WHAT THIS TASK INVOLVES:
The listing below should be written out word for word, with its pictures removed.

RECORDS TO USE:
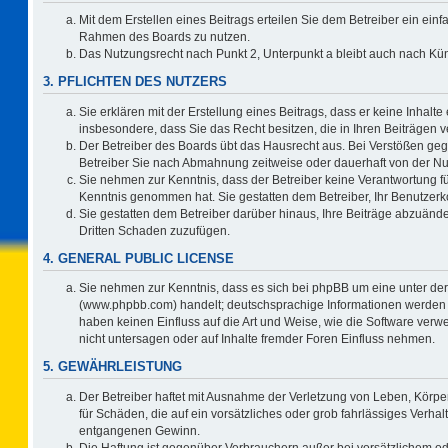
Mit dem Erstellen eines Beitrags erteilen Sie dem Betreiber ein einf
Rahmen des Boards zu nutzen.
Das Nutzungsrecht nach Punkt 2, Unterpunkt a bleibt auch nach K
3. PFLICHTEN DES NUTZERS
Sie erklären mit der Erstellung eines Beitrags, dass er keine Inhalte
insbesondere, dass Sie das Recht besitzen, die in Ihren Beiträgen
Der Betreiber des Boards übt das Hausrecht aus. Bei Verstößen ge
Betreiber Sie nach Abmahnung zeitweise oder dauerhaft von der Nu
Sie nehmen zur Kenntnis, dass der Betreiber keine Verantwortung für d
Kenntnis genommen hat. Sie gestatten dem Betreiber, Ihr Benutzerko
Sie gestatten dem Betreiber darüber hinaus, Ihre Beiträge abzuände
Dritten Schaden zuzufügen.
4. GENERAL PUBLIC LICENSE
Sie nehmen zur Kenntnis, dass es sich bei phpBB um eine unter der
(www.phpbb.com) handelt; deutschsprachige Informationen werden 
haben keinen Einfluss auf die Art und Weise, wie die Software ve
nicht untersagen oder auf Inhalte fremder Foren Einfluss nehmen.
5. GEWÄHRLEISTUNG
Der Betreiber haftet mit Ausnahme der Verletzung von Leben, Körper
für Schäden, die auf ein vorsätzliches oder grob fahrlässiges Verha
entgangenen Gewinn.
Die Haftung ist gegenüber Verbrauchern außer bei vorsätzlichem o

RESULT FOR THIS EXERCISE:
Mit dem Erstellen eines Beitrags erteilen Sie dem Betreiber ein einf
Rahmen des Boards zu nutzen.
Das Nutzungsrecht nach Punkt 2, Unterpunkt a bleibt auch nach K
3. PFLICHTEN DES NUTZERS
Sie erklären mit der Erstellung eines Beitrags, dass er keine Inhalte
insbesondere, dass Sie das Recht besitzen, die in Ihren Beiträgen
Der Betreiber des Boards übt das Hausrecht aus. Bei Verstößen ge
Betreiber Sie nach Abmahnung zeitweise oder dauerhaft von der Nu
Sie nehmen zur Kenntnis, dass der Betreiber keine Verantwortung für d
Kenntnis genommen hat. Sie gestatten dem Betreiber, Ihr Benutzerko
Sie gestatten dem Betreiber darüber hinaus, Ihre Beiträge abzuände
Dritten Schaden zuzufügen.
4. GENERAL PUBLIC LICENSE
Sie nehmen zur Kenntnis, dass es sich bei phpBB um eine unter der
(www.phpbb.com) handelt; deutschsprachige Informationen werden 
haben keinen Einfluss auf die Art und Weise, wie die Software ve
nicht untersagen oder auf Inhalte fremder Foren Einfluss nehmen.
5. GEWÄHRLEISTUNG
Der Betreiber haftet mit Ausnahme der Verletzung von Leben, Körper
für Schäden, die auf ein vorsätzliches oder grob fahrlässiges Verha
entgangenen Gewinn.
Die Haftung ist gegenüber Verbrauchern außer bei vorsätzlichem o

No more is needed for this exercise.